To call an erect penis an erection is to almost create an entirely new life form, a beast that gives more power to manhood. This being has needs different to the benign, conservatively dressed corporate man. It wants, craves, needs, DESERVES sex, and let no woman (or man) stand in its way. It is a loaded gun (dare I say “spear”?), which can be disarmed just as effectively by masturbation, but its brain calls for coupling, which may also involve a chase ending in conquest.

I have no doubt that some will read the previous paragraph with great delight, as proof of the feminist agenda. Please suspend the smugness for just a minute.

Consider the case of men in committed, loving relationships where the beast does not have equal appeal to both parties.
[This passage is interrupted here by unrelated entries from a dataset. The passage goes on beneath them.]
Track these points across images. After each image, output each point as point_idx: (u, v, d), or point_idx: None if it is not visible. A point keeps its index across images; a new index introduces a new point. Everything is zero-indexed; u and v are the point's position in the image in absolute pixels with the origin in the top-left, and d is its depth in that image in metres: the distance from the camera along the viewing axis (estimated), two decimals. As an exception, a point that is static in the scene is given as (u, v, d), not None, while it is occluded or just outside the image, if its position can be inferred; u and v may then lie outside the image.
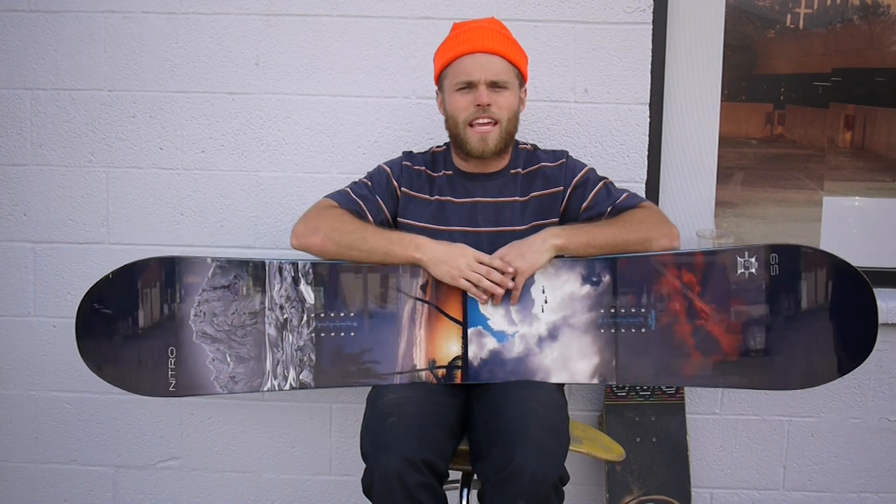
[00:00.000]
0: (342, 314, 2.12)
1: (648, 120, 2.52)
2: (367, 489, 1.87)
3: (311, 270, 2.14)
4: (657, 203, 2.58)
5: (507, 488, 1.82)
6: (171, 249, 2.58)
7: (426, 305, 2.10)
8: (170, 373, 2.16)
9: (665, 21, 2.51)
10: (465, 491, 2.08)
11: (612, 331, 2.10)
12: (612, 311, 2.10)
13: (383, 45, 2.51)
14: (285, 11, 2.51)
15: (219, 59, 2.53)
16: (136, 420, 2.68)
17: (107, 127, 2.57)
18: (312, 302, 2.13)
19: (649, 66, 2.50)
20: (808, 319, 2.06)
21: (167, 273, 2.17)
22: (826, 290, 2.06)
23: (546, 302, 2.10)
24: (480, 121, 2.12)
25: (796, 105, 2.63)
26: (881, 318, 2.31)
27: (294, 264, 2.15)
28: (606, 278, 2.10)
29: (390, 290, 2.11)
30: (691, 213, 2.62)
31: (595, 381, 2.11)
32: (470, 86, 2.12)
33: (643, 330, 2.10)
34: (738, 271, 2.08)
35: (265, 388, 2.15)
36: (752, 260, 2.08)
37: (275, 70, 2.53)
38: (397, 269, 2.12)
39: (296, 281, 2.14)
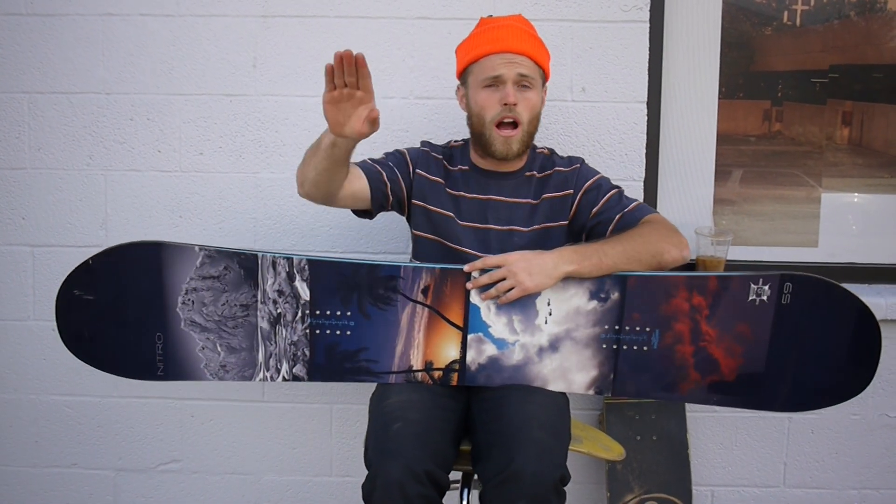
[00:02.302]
0: (338, 313, 2.09)
1: (646, 118, 2.52)
2: (367, 496, 1.86)
3: (306, 267, 2.09)
4: (656, 201, 2.58)
5: (507, 489, 1.82)
6: (170, 252, 2.59)
7: (426, 309, 2.08)
8: (157, 357, 2.11)
9: (662, 19, 2.51)
10: (466, 491, 2.08)
11: (614, 347, 2.07)
12: (617, 328, 2.07)
13: (381, 46, 2.51)
14: (282, 13, 2.51)
15: (216, 62, 2.53)
16: (137, 423, 2.68)
17: (105, 130, 2.57)
18: (307, 299, 2.11)
19: (647, 65, 2.50)
20: (809, 349, 2.04)
21: (151, 258, 2.10)
22: (832, 322, 2.04)
23: (550, 314, 2.07)
24: (506, 120, 2.11)
25: (794, 102, 2.64)
26: (881, 315, 2.32)
27: (289, 259, 2.09)
28: (615, 295, 2.06)
29: (390, 293, 2.09)
30: (690, 211, 2.62)
31: (591, 392, 2.09)
32: (497, 82, 2.11)
33: (645, 348, 2.07)
34: (750, 297, 2.05)
35: (257, 379, 2.11)
36: (766, 287, 2.05)
37: (272, 72, 2.53)
38: (398, 271, 2.08)
39: (290, 277, 2.10)
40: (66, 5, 2.52)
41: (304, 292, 2.10)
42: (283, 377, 2.11)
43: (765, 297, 2.04)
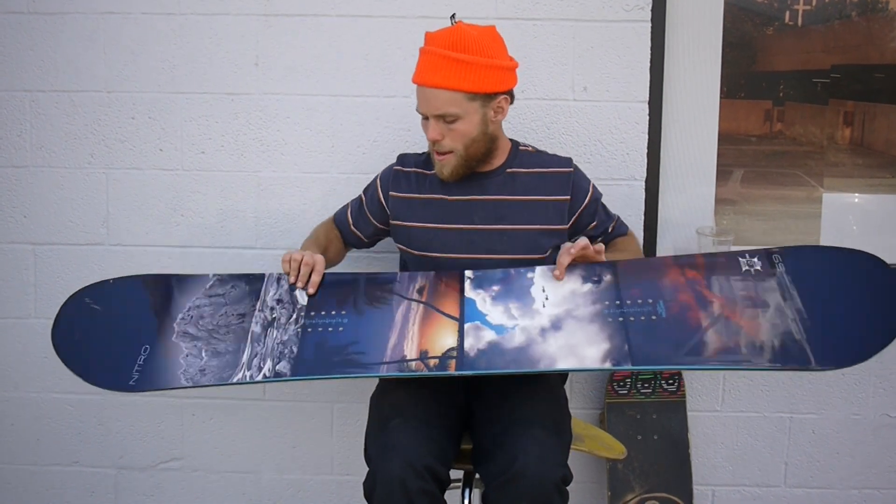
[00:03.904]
0: (333, 312, 2.07)
1: (648, 118, 2.52)
2: (369, 493, 1.86)
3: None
4: (658, 201, 2.58)
5: (510, 490, 1.81)
6: (171, 250, 2.58)
7: (421, 305, 2.08)
8: (136, 367, 2.03)
9: (664, 19, 2.51)
10: (468, 490, 2.07)
11: (621, 319, 1.99)
12: (618, 303, 2.02)
13: (382, 45, 2.51)
14: (284, 11, 2.51)
15: (218, 60, 2.53)
16: (138, 421, 2.68)
17: (106, 128, 2.57)
18: (304, 303, 2.10)
19: (648, 64, 2.50)
20: (827, 307, 1.96)
21: (165, 289, 2.13)
22: (839, 278, 1.99)
23: (547, 299, 2.05)
24: (437, 151, 2.11)
25: (795, 102, 2.63)
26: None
27: None
28: (608, 277, 2.05)
29: (385, 294, 2.09)
30: (691, 210, 2.62)
31: (608, 364, 1.93)
32: (423, 115, 2.09)
33: (653, 318, 1.98)
34: (743, 269, 2.05)
35: (234, 381, 1.99)
36: (755, 260, 2.05)
37: (274, 70, 2.53)
38: (395, 275, 2.10)
39: (292, 287, 2.11)
40: (67, 3, 2.52)
41: (303, 298, 2.09)
42: (264, 375, 1.98)
43: (758, 268, 2.03)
Imagine the turmoil of living with the beast’s primal needs under these circumstances.

Considering that there is no ‘doing’ involved, it does not surprise me that there is no verb version of ‘celibate’.

The word is the basis for a sweet story involving one of the deceased Popes (in heaven, of course). Someone comes upon him in a library of ancient manuscripts, in a state of great distress. He is asked what the matter is, to which he replies: “The R, the R! The word is celebrate!”

Which brings us to another feature of the erection. Regardless of its rigidity, or the intensity that drives its actions, it is a very fragile construction. It is the hydraulic version of a house built on sand. Like all celebrations – however joyous – its lifespan is limited.

For an erection, ‘doing’ is its undoing, if you see what I mean.

1 comment

Jenni B - August 7, 2013

The French word for “single” [as in batchelor, spinster] is Celibataire. In class one of the men refused to use it to describe himself! Too funny.